Savitribai Phule was also a prolific author and poet. She published Kavya Phule in 1854 and Bavan Kashi Subodh Ratnakar in 1892, and also a poem entitled "Go, Get Education" in which she encouraged those who are oppressed to free themselves by obtaining an education. As a result of her experience and work, she became an ardent feminist. She established the Mahila Seva Mandal to raise awareness for issues concerning women's rights. She also called for a gathering place for women that was free of caste discrimination or differentiation of any kind. Symbolic of this was that all the women that attended were to sit on the same mat. She was also an anti-infanticide activist. She opened a women's shelter called the Home for the Prevention of Infanticide, where Brahmin widows could safely deliver their children and leave them there to be adopted if they so desired. She also campaigned against child marriage and was an advocate of widow remarriage.
 Savitribai and Jyotirao strongly opposed Sati Pratha, and they started a home for widows and forlorn children.
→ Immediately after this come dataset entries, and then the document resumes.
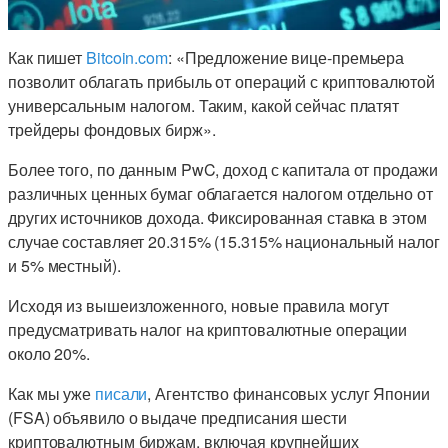
Как пишет
Bitcoin.com
: «Предложение вице-премьера
позволит облагать прибыль от операций с криптовалютой
универсальным налогом. Таким, какой сейчас платят
трейдеры фондовых бирж».
Более того, по данным PwC, доход с капитала от продажи
различных ценных бумаг облагается налогом отдельно от
других источников дохода. Фиксированная ставка в этом
случае составляет 20.315% (15.315% национальный налог
и 5% местный).
Исходя из вышеизложенного, новые правила могут
предусматривать налог на криптовалютные операции
около 20%.
Как мы уже
писали
, Агентство финансовых услуг Японии
(FSA) объявило о выдаче предписания шести
криптовалютным биржам, включая крупнейших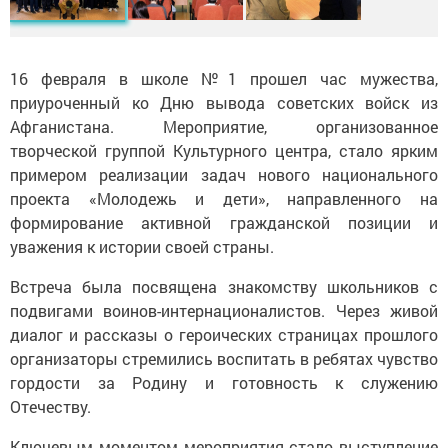
16 февраля в школе №1 прошел час мужества,
приуроченный ко Дню вывода советских войск из
Афганистана. Мероприятие, организованное
творческой группой Культурного центра, стало ярким
примером реализации задач нового национального
проекта «Молодежь и дети», направленного на
формирование активной гражданской позиции и
уважения к истории своей страны.
Встреча была посвящена знакомству школьников с
подвигами воинов-интернационалистов. Через живой
диалог и рассказы о героических страницах прошлого
организаторы стремились воспитать в ребятах чувство
гордости за Родину и готовность к служению
Отечеству.
Ключевым моментом мероприятия стало выступление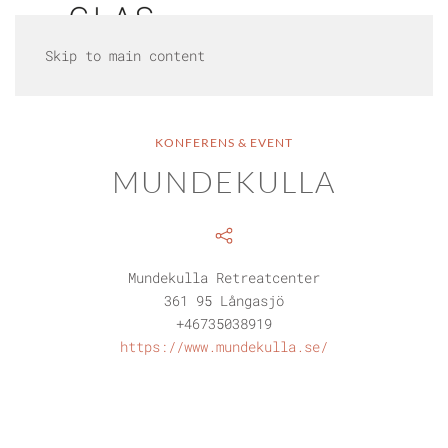
Skip to main content
KONFERENS & EVENT
MUNDEKULLA
Mundekulla Retreatcenter
361 95 Långasjö
+46735038919
https://www.mundekulla.se/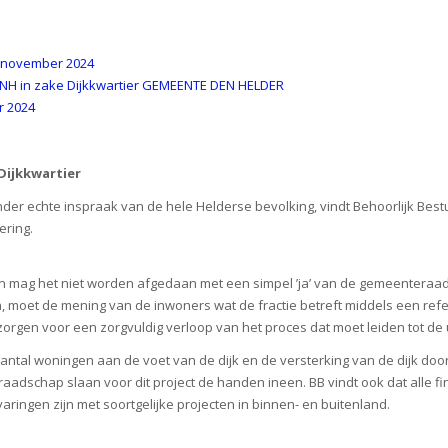
1 november 2024
 NH in zake Dijkkwartier GEMEENTE DEN HELDER
r 2024
Dijkkwartier
nder echte inspraak van de hele Helderse bevolking, vindt Behoorlijk Best
ering.
 en mag het niet worden afgedaan met een simpel ’ja’ van de gemeenteraad.
 moet de mening van de inwoners wat de fractie betreft middels een refe
orgen voor een zorgvuldig verloop van het proces dat moet leiden tot de ui
aantal woningen aan de voet van de dijk en de versterking van de dijk d
dschap slaan voor dit project de handen ineen. BB vindt ook dat alle fina
ringen zijn met soortgelijke projecten in binnen- en buitenland.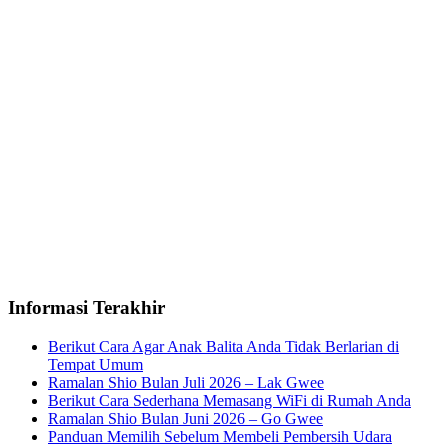
Informasi Terakhir
Berikut Cara Agar Anak Balita Anda Tidak Berlarian di
Tempat Umum
Ramalan Shio Bulan Juli 2026 – Lak Gwee
Berikut Cara Sederhana Memasang WiFi di Rumah Anda
Ramalan Shio Bulan Juni 2026 – Go Gwee
Panduan Memilih Sebelum Membeli Pembersih Udara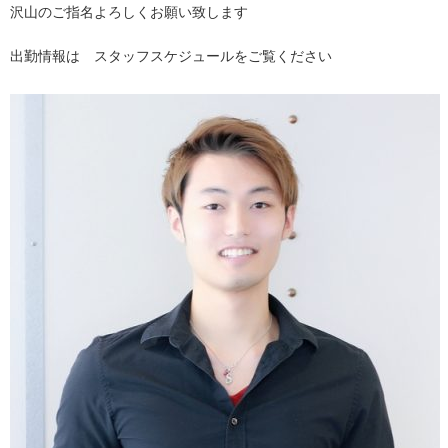
沢山のご指名よろしくお願い致します
出勤情報は スタッフスケジュールをご覧ください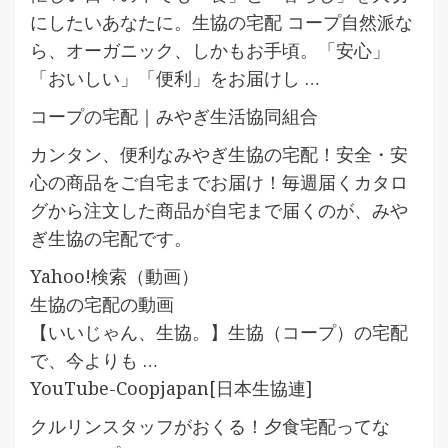
にしたいあなたに。生協の宅配 コープ自然派な
ら、オーガニック、しかもお手頃。「安心」
「おいしい」「便利」をお届けし …
コープの宅配｜みやぎ生活協同組合
カンタン、便利なみやぎ生協の宅配！安全・安
心の商品をご自宅までお届け！毎週届くカタロ
グから注文した商品が自宅まで届くのが、みや
ぎ生協の宅配です。
Yahoo!検索（動画）
生協の宅配の動画
【いいじゃん、生協。】生協（コープ）の宅配
で、今よりも …
YouTube-Coopjapan[日本生協連]
クルリンスタッフがおくる！夕食宅配ってな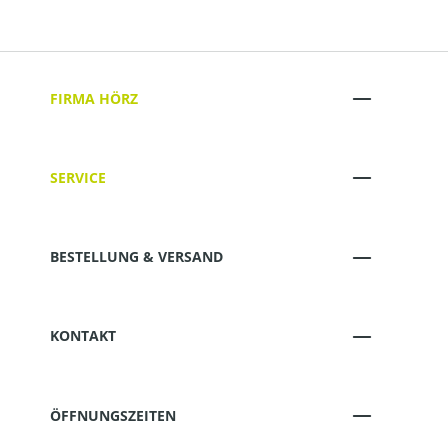
FIRMA HÖRZ
SERVICE
BESTELLUNG & VERSAND
KONTAKT
ÖFFNUNGSZEITEN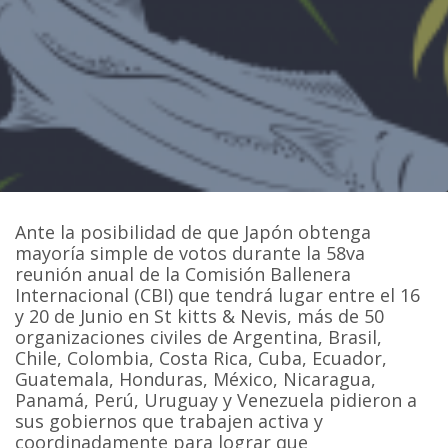
Ante la posibilidad de que Japón obtenga
mayoría simple de votos durante la 58va
reunión anual de la Comisión Ballenera
Internacional (CBI) que tendrá lugar entre el 16
y 20 de Junio en St kitts & Nevis, más de 50
organizaciones civiles de Argentina, Brasil,
Chile, Colombia, Costa Rica, Cuba, Ecuador,
Guatemala, Honduras, México, Nicaragua,
Panamá, Perú, Uruguay y Venezuela pidieron a
sus gobiernos que trabajen activa y
coordinadamente para lograr que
                                          Her adopted son Yashwantrao served the people of his area as a doctor. When the worldwide Third Pandemic of the bubonic plague badly affected the area around Nallaspora, Maharastra in 1897, the courageous Savitribai and Yashwantrao opened a clinic at outskirts of Pune to treat the patients infected by the disease. She brought the patients to the clinic where her son treated them while she took care of them. In course of time, she contracted the disease while serving the patients and succumbed to it on March 10, 1897

                                                        Go, Get Education

Be self-reliant, be industrious

Work—gather wisdom and riches,

All gets lost without knowledge
We become animal without wisdom,
Sit idle no more, go, get education
End misery of the oppressed and forsaken,
You’ve got a golden chance to learn
So learn and break the chains of caste.
Throw away the Brahman’s scriptures fast.